#### AIM OF THE EXERCISE:
Each of the entries should be output exactly, with nothing left out.

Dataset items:
┌────────
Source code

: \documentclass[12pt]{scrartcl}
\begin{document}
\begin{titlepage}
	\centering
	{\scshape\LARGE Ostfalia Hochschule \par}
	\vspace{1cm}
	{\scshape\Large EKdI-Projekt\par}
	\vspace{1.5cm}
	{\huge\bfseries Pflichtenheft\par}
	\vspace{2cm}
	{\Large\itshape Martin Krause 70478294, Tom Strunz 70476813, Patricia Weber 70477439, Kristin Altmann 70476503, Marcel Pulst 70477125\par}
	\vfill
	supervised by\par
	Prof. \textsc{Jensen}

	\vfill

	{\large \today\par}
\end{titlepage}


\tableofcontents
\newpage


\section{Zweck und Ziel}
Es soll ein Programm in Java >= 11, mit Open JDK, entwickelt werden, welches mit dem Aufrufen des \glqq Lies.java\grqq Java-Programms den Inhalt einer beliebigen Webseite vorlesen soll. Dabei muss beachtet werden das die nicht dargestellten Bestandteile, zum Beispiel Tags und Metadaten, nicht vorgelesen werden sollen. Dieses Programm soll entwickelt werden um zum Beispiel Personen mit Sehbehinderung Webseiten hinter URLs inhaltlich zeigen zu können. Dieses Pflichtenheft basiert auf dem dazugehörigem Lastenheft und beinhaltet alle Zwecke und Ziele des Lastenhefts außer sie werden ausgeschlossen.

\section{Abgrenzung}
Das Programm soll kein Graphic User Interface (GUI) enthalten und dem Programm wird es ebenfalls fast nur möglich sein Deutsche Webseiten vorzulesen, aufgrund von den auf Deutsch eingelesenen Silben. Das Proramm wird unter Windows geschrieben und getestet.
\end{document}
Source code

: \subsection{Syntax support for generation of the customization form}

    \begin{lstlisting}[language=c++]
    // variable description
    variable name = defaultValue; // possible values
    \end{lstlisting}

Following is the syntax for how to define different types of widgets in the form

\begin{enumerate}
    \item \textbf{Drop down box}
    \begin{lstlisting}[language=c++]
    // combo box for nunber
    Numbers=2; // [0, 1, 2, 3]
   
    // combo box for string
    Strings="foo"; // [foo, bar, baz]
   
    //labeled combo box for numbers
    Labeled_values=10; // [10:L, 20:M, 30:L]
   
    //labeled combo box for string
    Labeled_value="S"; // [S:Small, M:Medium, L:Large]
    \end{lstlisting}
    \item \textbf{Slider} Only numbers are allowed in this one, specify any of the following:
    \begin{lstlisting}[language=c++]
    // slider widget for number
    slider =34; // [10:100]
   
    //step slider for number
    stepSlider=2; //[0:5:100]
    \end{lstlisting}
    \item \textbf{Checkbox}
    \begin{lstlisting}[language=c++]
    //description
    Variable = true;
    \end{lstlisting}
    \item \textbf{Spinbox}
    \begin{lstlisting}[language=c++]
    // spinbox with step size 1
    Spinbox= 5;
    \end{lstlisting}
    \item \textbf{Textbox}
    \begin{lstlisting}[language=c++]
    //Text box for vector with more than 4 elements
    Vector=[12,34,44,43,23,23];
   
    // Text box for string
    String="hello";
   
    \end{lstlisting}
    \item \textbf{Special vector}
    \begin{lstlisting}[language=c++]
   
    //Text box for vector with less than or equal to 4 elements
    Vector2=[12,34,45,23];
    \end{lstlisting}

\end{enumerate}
└────────
#### RESPONSE TO THE EXERCISE:
Source code

: \documentclass[12pt]{scrartcl}
\begin{document}
\begin{titlepage}
	\centering
	{\scshape\LARGE Ostfalia Hochschule \par}
	\vspace{1cm}
	{\scshape\Large EKdI-Projekt\par}
	\vspace{1.5cm}
	{\huge\bfseries Pflichtenheft\par}
	\vspace{2cm}
	{\Large\itshape Martin Krause 70478294, Tom Strunz 70476813, Patricia Weber 70477439, Kristin Altmann 70476503, Marcel Pulst 70477125\par}
	\vfill
	supervised by\par
	Prof. \textsc{Jensen}

	\vfill

	{\large \today\par}
\end{titlepage}


\tableofcontents
\newpage


\section{Zweck und Ziel}
Es soll ein Programm in Java >= 11, mit Open JDK, entwickelt werden, welches mit dem Aufrufen des \glqq Lies.java\grqq Java-Programms den Inhalt einer beliebigen Webseite vorlesen soll. Dabei muss beachtet werden das die nicht dargestellten Bestandteile, zum Beispiel Tags und Metadaten, nicht vorgelesen werden sollen. Dieses Programm soll entwickelt werden um zum Beispiel Personen mit Sehbehinderung Webseiten hinter URLs inhaltlich zeigen zu können. Dieses Pflichtenheft basiert auf dem dazugehörigem Lastenheft und beinhaltet alle Zwecke und Ziele des Lastenhefts außer sie werden ausgeschlossen.

\section{Abgrenzung}
Das Programm soll kein Graphic User Interface (GUI) enthalten und dem Programm wird es ebenfalls fast nur möglich sein Deutsche Webseiten vorzulesen, aufgrund von den auf Deutsch eingelesenen Silben. Das Proramm wird unter Windows geschrieben und getestet.
\end{document}
Source code

: \subsection{Syntax support for generation of the customization form}

    \begin{lstlisting}[language=c++]
    // variable description
    variable name = defaultValue; // possible values
    \end{lstlisting}

Following is the syntax for how to define different types of widgets in the form

\begin{enumerate}
    \item \textbf{Drop down box}
    \begin{lstlisting}[language=c++]
    // combo box for nunber
    Numbers=2; // [0, 1, 2, 3]
   
    // combo box for string
    Strings="foo"; // [foo, bar, baz]
   
    //labeled combo box for numbers
    Labeled_values=10; // [10:L, 20:M, 30:L]
   
    //labeled combo box for string
    Labeled_value="S"; // [S:Small, M:Medium, L:Large]
    \end{lstlisting}
    \item \textbf{Slider} Only numbers are allowed in this one, specify any of the following:
    \begin{lstlisting}[language=c++]
    // slider widget for number
    slider =34; // [10:100]
   
    //step slider for number
    stepSlider=2; //[0:5:100]
    \end{lstlisting}
    \item \textbf{Checkbox}
    \begin{lstlisting}[language=c++]
    //description
    Variable = true;
    \end{lstlisting}
    \item \textbf{Spinbox}
    \begin{lstlisting}[language=c++]
    // spinbox with step size 1
    Spinbox= 5;
    \end{lstlisting}
    \item \textbf{Textbox}
    \begin{lstlisting}[language=c++]
    //Text box for vector with more than 4 elements
    Vector=[12,34,44,43,23,23];
   
    // Text box for string
    String="hello";
   
    \end{lstlisting}
    \item \textbf{Special vector}
    \begin{lstlisting}[language=c++]
   
    //Text box for vector with less than or equal to 4 elements
    Vector2=[12,34,45,23];
    \end{lstlisting}

\end{enumerate}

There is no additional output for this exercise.